Canadian authorities are investigating after a Cameroonian woman died in hospital just days after posting a video online accusing medical staff of “wanting to kill” her.

Mireille Ndjomouo, a 44-year-old single mother of three, shared the video calling for help from Charles-Le Moyne Hospital in Montreal, claiming doctors were treating her with penicillin despite knowing she was allergic to it.

She was moved to another hospital after the video sparked an outcry from friends and family, but died two days later on 9 March. Her cause of death is not yet known.

The Quebec coroner is now looking into the death, the health department told CBC.

In the video Ndjomouo recorded from her hospital bed on 7 March, through laboured breathing she called for help from those watching to get her transferred to another hospital “where [she’d] be better looked after”.

”Help me, I don’t want to die and leave my kids. I’m suffocating. I’m allergic to penicillin but then they injected me with penicillin, knowing full well that I’m allergic,“ she said in her native language.

”My mouth is paralysed, my face is also swollen [...] I’m not really the person you see on this video [...] I am slowly dying in this hospital.“

Ndjomouo said her sister, who is a nurse, was not allowed to see her and sent from her room twice. “They want to kill me,” she said in the video.

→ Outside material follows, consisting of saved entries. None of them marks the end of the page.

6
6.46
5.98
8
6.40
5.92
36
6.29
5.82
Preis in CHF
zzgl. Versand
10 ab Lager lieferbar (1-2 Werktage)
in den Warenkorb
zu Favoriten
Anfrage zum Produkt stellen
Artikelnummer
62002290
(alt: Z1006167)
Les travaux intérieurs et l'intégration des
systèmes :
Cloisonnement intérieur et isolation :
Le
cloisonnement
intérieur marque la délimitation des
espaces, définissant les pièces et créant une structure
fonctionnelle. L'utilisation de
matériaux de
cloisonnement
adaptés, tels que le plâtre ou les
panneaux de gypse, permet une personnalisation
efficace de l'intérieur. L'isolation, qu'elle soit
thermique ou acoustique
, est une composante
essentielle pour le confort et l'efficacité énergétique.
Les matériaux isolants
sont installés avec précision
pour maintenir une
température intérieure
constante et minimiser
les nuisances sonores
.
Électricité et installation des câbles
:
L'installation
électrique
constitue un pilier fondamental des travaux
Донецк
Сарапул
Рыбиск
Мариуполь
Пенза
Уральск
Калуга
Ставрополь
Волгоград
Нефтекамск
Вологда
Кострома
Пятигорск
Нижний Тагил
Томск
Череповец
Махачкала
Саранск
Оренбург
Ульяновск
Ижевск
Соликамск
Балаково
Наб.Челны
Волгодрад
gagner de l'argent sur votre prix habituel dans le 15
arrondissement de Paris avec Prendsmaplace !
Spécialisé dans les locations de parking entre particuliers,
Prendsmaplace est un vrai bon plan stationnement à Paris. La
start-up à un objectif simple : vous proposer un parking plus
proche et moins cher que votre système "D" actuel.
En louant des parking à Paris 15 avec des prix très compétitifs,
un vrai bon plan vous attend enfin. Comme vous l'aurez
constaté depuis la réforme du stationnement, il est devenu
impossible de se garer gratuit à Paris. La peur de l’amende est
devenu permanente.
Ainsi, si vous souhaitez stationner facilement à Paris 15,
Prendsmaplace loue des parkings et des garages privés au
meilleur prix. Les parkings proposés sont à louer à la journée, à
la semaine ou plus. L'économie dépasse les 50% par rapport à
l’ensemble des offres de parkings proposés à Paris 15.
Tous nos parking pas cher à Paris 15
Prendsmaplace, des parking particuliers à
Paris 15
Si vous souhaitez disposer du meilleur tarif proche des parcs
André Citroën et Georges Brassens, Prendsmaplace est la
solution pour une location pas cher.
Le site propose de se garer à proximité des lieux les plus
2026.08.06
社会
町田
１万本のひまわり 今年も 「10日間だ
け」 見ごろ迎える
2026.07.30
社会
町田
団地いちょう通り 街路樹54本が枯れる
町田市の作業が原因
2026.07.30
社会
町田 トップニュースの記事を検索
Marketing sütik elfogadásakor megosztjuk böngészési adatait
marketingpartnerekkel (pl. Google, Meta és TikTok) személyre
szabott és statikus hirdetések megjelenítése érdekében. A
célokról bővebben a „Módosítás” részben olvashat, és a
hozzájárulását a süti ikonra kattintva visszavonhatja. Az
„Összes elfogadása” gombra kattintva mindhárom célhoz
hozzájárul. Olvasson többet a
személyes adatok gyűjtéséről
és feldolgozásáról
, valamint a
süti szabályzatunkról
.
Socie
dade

Local media reports have described the video as a grim reminder of the case of Joyce Echaquan, an Indigenous Canadian woman who filmed a video accusing nurses of racial abuse and giving her morphine – which she was allergic to – before her death in a Quebec hospital.

The health authority that oversees Charles-Le Moyne Hospital has declined to comment on Ndjomouo’s case citing patient confidentiality, but told CBC in an email that it was something the hospital’s quality department was looking into.

Ndjomouo was moved to Montreal’s Jewish General Hospital amid pressure from her family and members of the community, where she was diagnosed with lymphoma, reported Journal de Montréal.

She leaves behind her three children, the youngest of whom is 14 years old, according to a GoFundMe campaign organised by her sister to help the family return Ndjomouo’s body to her native Cameroon.

The president of the Young Cameroonian Chamber of Commerce of Canada, Pierre-Marc Ngamaleu, called the case shocking and upsetting. He said he believes Ndjomouo’s case was one of negligence rather than racism.